Many changes—some subtle and some less so—work precisely because they play so well against Hitchcockian expectations. Cliff Robertson deftly underplays the Jimmy Stewart sad sack; pathetic and morose throughout, he nearly mumbles his lines, yet somehow manages to convey that air of bland charisma so essential to success in business. Courtland is arguably in even worse shape than Stewart’s Scottie, who is at least afforded a smidgen of last-act dignity by finally getting wise to his conspirators. Courtland’s obsession is so all-consuming that he’s blinded to anything beyond doing right by his “second chance.” Confronted with a second ransom note, a newspaper clipping of the exact message he’d received 15 years earlier, Courtland stops nary a moment to consider the irony or ponder the identity of the kidnappers, instead rushing frantically to borrow money from the very man so clearly behind his longstanding misery.

The drive towards desperation and doom so inherent to Vertigo (and so clearly voiced in Hermann’s score for both films) is thoughtfully and ambiguously upended in Obsession’s climax. What seemed certain to end tragically is instead resolved in an ostensibly joyous reunion. As the camera swirls around Michael and Sandra (Geneviève Bujold) locked in embrace (citing Scottie’s re-possession of Madeleine via Judy), finally coming to rest on a freeze-frame of the gleeful pair, we have to wonder what the image really means. Is this truly a happy ending, or are we witnessing two completely delusional, hopelessly fucked-up individuals rejoicing when they should be recoiling in shame?

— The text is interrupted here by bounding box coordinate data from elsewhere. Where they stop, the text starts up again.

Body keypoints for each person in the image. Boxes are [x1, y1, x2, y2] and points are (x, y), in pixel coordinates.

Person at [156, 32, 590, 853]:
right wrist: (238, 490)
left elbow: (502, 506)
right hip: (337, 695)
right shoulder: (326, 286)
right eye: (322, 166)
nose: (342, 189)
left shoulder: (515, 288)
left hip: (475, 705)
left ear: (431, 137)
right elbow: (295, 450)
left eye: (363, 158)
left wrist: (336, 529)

Obsession has aged well. The distance afforded by the passing of time and an ever-growing, popular predilection for quotation and reference seems to have dulled the critical compulsion to eviscerate such audacious attempts at reworking sacred texts, allowing the merit of Obsession’s variation on a theme to find acceptance. The “experiment” of Obsession—and the best of De Palma’s nods to the Master—enacts a number of interesting juxtapositions. Contrasting a hypermodern emphasis on style—for all his virtuosity Hitch’s work belongs to a “Classical Hollywood” aesthetic—with the “quoted” classicism of Hermann’s score, Obsession looks both forward and backward, theorizing an extension of Hitchcock’s work marked, contradictorily, as much by evolution as regression.